One-Off

How Gary Cooper Became the Face of Polish Resistance

The repurposing of an image from a classic American western 

HUMANITIES, Winter 2024, Volume 45, Number 1

In the 1952 western High Noon, Gary Cooper starred as Will Kane, the marshal of Hadleyville, New Mexico Territory, who postpones his retirement to confront a band of outlaws.

To stand against the criminals, Kane turns to his neighbors for help, but all reject him, too afraid or corrupted to assist. In the end, Kane is forced to stand alone—the only man of principle in a town consumed by apathy and dishonesty. Written by Carl Foreman, a screenwriter once affiliated with the Communist party, the film was intended as a biting allegory of 1950s Hollywood in the thrall of McCarthyism, with Kane representing blacklisted artists, and the townspeople as colleagues unwilling to fight the Red Scare. 
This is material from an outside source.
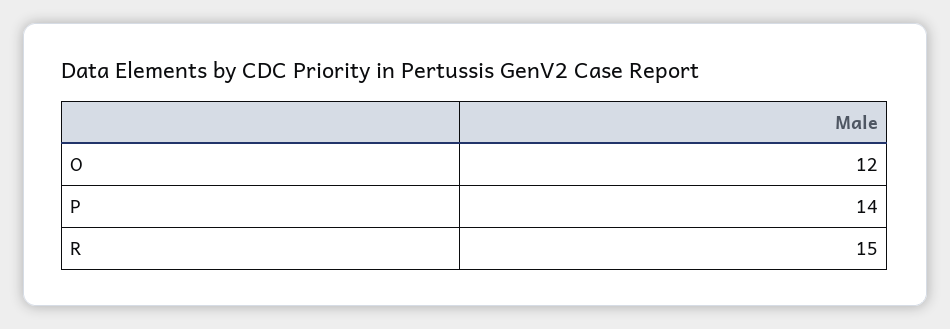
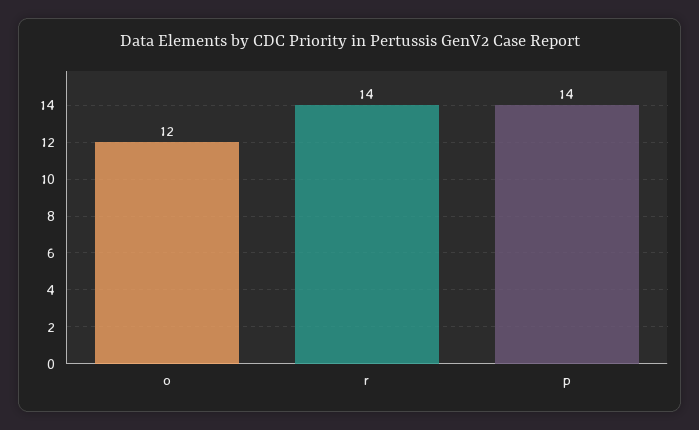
R: 15 -> 14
Though rooted in mid-century American politics, the fame of High Noon turned its protagonist into a global emblem of moral fortitude. For Tomasz Sarnecki, born in 1960s Poland, the honorable Kane resonated as a symbol of the fight against state socialism. In the lead-up to the June 1989 elections, Sarnecki, then a twenty-three-year-old design student, used the imagery of High Noon to urge Poles to vote the anti-communist Solidarność (“Solidarity”) ticket. In the center of the poster, Sarnecki reproduced an image of Cooper as Kane, placing a small badge above his marshal’s star and a ballot in his right hand. At the top of the poster, he placed the bold red Solidarność logo; at bottom, in black text, he inserted the call to action: “High Noon for Poland June 4, 1989.”  
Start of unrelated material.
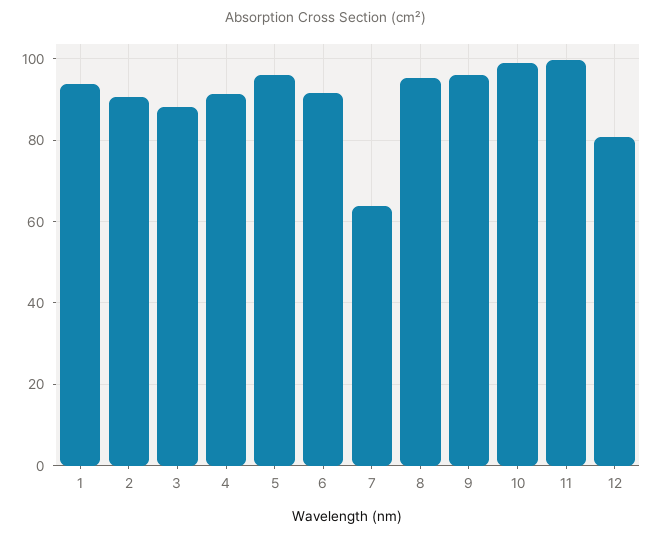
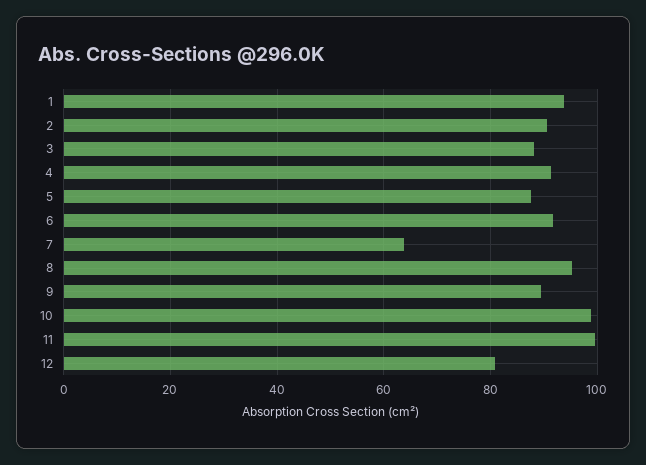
5: 96 -> 88
9: 96 -> 90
The eye-catching design and succinct messaging led Sarnecki’s teacher to share the poster with a Solidarity organizer, who made it an official campaign poster. On the eve of the election, the steely gaze of Will Kane stared down at prospective voters from walls and lampposts across Poland, helping fuel the party’s monumental victory. Presented in “Imagined Wests”—an NEH-supported exhibition about Western narratives at the Autry Museum in Los Angeles—the poster is a testament to the influence and versatility of the Western genre.